In 1517,
Martin Luther's 95 Theses sparked the Protestant Reformation by
challenging the practices of the Roman Catholic Church and the authority of the
pope. Many of Luther's books were ordered to be burned as a result of Luther's
dissent. Despite this fact, a copy of Martin Luther's Table Talk (then
entitled Divine Discourses) was found preserved under the foundations of
a German citizen's home in 1626. Table Talk contains a series of
informal conversations Luther shared with his students and colleagues in his
home. The topics of these conversations range from religious doctrine and
history to instructions regarding government, church, and the academic
university. Throughout this text, Luther presents his beliefs boldly, and at
times, his opinions may seem extremely biased. While the ethical implications
of Luther's views are highly debated, Table Talk provides an uncensored
look at Luther's influential ideas.
BOOK OF BOOKS
That the
Bible is God’s Word and book I prove thus: All things that have been, and are,
in the world, and the manner of their being, are described in the first book of
Moses on the creation; even as God made and shaped the world, so does it stand
to this day. Infinite potentates have raged against this book, and sought to
destroy and uproot it—king Alexander the Great, the princes of Egypt and of
Babylon, the monarchs of Persia, of Greece, and of Rome, the emperors Julius
and Augustus—but they nothing prevailed; they are all gone and vanished, while
the book remains, and will remain for ever and ever, perfect and entire, as it
was declared at first.
Who has thus helped it—who has thus protected it against
such mighty forces?
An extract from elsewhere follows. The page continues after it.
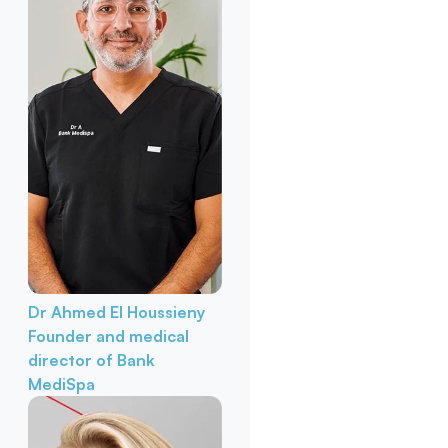
Dr Ahmed El Houssieny
Founder and medical
director of Bank
MediSpa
No one, surely, but God himself, who is the master of all
things. And `tis no small miracle how God has so long preserved and protected
this book; for the devil and the world are sore foes to it. I believe that the
devil has destroyed many good books of the church, as, aforetime, he killed and
crushed many holy persons, the memory of whom has now passed away; but the
Bible he was fain to leave subsisting...
God, with singular strength, has upheld these things; let us, then, baptize,
administer the sacrament, and preach, fearless of impediment.
Homer, Virgil,
and other noble, fine, and profitable writers, have left us books of great
antiquity, but they are naught to the Bible.